From Classics to the Subculture
His works include screen adaptations of Anton Chekhov's humorous short stories "Just For Fun" and "The Proposal" for a 1970 film, "Family Happiness," as well as faithful adaptations of Alexander Pushkin's sentimental novel "The Station Master" (1972), and Maxim Gorky's play "Yegor Bulychev and Others" (1973).
Solovyov's "teenage" trilogy established new themes that became a constant feature of his films: the world of adolescents, with all the uncertainty of a time of transition, and youth's troubled relationships with restrained and self-centered adults.

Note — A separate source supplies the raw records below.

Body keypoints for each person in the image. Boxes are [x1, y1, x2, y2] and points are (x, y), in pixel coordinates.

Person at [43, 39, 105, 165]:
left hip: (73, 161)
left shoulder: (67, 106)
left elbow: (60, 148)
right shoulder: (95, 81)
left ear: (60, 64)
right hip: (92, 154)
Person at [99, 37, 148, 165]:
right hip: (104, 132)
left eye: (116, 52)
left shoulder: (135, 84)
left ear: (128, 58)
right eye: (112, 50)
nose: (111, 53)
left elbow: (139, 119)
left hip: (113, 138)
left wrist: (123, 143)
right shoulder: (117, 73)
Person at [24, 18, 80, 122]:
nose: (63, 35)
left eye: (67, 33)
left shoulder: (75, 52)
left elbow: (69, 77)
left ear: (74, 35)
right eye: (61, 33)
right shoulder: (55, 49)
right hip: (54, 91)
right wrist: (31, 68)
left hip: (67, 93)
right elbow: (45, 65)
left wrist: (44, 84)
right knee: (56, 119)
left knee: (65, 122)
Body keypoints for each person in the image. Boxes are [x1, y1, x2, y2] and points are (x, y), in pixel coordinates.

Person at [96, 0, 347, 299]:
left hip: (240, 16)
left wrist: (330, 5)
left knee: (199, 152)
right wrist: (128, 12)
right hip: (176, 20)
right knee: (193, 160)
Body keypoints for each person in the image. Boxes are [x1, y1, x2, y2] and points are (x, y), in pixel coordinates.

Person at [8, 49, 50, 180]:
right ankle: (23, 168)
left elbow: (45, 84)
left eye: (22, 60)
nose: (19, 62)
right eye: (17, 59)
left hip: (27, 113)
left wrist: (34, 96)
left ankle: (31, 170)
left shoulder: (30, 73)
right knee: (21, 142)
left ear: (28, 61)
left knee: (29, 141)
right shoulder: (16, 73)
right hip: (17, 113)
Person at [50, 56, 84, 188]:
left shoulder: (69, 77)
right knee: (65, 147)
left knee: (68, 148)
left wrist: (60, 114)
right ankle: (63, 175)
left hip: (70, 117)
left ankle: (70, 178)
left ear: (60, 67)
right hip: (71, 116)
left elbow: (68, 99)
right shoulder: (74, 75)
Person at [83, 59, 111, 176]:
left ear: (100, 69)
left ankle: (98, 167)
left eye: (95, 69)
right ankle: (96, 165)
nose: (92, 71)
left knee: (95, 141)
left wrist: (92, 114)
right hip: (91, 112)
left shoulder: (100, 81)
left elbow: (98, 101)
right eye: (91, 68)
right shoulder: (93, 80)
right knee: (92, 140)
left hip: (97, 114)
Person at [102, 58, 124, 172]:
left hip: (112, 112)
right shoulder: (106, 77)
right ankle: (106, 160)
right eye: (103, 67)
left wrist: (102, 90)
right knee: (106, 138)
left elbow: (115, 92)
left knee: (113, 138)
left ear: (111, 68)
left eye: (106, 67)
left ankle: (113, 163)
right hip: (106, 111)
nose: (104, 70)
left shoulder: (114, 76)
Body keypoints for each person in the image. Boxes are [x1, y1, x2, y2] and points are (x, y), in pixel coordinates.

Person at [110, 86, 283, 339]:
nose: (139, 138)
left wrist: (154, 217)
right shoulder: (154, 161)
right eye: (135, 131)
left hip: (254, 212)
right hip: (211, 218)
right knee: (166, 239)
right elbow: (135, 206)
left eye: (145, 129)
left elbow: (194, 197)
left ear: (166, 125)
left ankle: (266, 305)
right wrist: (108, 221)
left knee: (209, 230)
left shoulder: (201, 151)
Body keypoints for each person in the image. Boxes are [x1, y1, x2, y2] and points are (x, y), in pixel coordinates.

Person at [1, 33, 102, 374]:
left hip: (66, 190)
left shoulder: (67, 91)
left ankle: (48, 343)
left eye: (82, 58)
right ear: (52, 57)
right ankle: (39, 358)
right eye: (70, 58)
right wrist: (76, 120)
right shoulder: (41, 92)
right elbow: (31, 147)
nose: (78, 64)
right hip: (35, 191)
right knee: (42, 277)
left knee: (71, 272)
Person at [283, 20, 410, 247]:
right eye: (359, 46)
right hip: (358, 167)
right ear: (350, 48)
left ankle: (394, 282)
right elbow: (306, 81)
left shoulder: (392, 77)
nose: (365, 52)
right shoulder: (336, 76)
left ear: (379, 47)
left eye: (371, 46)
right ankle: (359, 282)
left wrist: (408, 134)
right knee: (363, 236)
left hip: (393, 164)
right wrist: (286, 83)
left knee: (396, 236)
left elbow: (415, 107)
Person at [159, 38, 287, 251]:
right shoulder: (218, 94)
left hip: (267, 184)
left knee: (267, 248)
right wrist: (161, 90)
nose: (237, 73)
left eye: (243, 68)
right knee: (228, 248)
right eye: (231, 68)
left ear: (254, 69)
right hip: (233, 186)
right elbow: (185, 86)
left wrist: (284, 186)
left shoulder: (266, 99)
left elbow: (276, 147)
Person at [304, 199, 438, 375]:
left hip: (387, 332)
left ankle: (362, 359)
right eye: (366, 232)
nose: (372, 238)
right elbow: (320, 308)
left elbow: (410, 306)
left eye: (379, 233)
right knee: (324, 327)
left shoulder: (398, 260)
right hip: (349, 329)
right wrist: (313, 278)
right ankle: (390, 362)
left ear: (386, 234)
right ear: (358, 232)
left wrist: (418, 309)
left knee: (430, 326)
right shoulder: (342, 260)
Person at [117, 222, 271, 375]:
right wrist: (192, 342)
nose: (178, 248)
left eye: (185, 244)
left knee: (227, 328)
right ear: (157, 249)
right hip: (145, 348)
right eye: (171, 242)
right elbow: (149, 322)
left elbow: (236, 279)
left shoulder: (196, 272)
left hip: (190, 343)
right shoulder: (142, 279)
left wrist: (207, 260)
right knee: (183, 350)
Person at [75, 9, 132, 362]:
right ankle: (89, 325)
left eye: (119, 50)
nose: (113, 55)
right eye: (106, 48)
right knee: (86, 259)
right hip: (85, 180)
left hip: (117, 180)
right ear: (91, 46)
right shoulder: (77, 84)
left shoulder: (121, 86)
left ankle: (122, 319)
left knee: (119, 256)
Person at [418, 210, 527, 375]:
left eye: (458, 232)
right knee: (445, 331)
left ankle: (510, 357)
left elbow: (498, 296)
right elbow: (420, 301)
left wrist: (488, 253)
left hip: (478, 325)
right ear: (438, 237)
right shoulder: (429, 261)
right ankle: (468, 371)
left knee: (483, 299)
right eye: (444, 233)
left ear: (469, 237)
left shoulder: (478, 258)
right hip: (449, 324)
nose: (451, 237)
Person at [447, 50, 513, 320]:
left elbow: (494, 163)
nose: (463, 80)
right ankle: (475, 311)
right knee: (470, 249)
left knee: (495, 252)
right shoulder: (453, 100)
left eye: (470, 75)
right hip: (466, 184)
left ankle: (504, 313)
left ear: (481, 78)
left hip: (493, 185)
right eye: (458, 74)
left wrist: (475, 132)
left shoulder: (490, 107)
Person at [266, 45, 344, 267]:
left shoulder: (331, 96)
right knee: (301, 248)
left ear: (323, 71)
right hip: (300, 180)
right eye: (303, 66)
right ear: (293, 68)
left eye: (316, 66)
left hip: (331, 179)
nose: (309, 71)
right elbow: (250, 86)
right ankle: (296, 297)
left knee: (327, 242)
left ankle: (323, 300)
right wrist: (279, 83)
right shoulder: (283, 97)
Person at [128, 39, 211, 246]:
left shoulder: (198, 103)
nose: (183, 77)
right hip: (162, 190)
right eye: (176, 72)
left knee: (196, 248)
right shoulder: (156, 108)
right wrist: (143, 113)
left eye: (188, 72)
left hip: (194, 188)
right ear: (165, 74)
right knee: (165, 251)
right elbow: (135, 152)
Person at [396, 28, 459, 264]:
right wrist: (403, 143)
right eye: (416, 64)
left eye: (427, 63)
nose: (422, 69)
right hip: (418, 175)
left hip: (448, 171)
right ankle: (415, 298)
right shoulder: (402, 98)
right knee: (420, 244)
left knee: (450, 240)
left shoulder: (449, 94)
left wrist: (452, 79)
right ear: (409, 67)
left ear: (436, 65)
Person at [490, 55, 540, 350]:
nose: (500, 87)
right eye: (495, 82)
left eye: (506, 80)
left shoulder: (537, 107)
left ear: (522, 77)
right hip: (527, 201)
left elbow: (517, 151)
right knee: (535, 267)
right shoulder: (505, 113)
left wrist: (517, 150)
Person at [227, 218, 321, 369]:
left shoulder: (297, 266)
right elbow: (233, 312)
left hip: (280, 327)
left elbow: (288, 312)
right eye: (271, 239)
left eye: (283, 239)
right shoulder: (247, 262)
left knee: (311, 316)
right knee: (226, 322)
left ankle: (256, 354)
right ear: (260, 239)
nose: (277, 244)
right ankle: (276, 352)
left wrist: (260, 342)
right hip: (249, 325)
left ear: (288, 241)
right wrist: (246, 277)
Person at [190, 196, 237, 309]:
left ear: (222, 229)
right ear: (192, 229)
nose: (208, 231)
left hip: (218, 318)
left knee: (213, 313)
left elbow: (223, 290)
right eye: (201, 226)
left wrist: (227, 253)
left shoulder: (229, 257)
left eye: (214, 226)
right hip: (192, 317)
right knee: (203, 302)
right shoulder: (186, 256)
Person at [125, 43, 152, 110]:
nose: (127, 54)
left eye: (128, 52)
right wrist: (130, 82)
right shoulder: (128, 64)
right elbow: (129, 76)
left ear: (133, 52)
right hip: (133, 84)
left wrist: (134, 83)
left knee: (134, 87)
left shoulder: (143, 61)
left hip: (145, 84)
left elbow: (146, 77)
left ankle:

The teenagers from "A Hundred Days After Childhood" (1975) and "The Life Guard" (1980) are constantly imagining themselves as noble characters of 19th-century classics, and in "The Heir Apparent" (1982) a young girl proclaims herself an heir to the poet Pushkin.
Solovyov's recent carnival-like post-perestroika triptych explored the in-your-face, colorful island of underground teenage subculture, inhabited by rebellious rock stars like Victor Tsoi or B.G. (Boris Grebenshchikov), who were largely suppressed by the black-and-white world of obedient parents during the colorless years of stagnation.
The rotund, energetic filmmaker, who has achieved international acclaim, resolutely sided with the rebels and became a ubiquitous presence at topsy-turvy underground performances, happenings and rock concerts. He captured it all on film in post-modernist "Assa," a 1988 tongue-in-cheek portrayal of a love triangle pitting a shadow economy godfather against a vulnerable bohemian artist.
Underground musicians wrote scores for "White Rose -- an Emblem of Sorrow" (1990) and "A House Under a Starry Sky (1991). Sergei Kuryokhin, a St. Petersburg avant-garde composer, wrote music for "The Three Sisters," Solovyov's new film, which stars the director's students from the National Film School's Acting Workshop.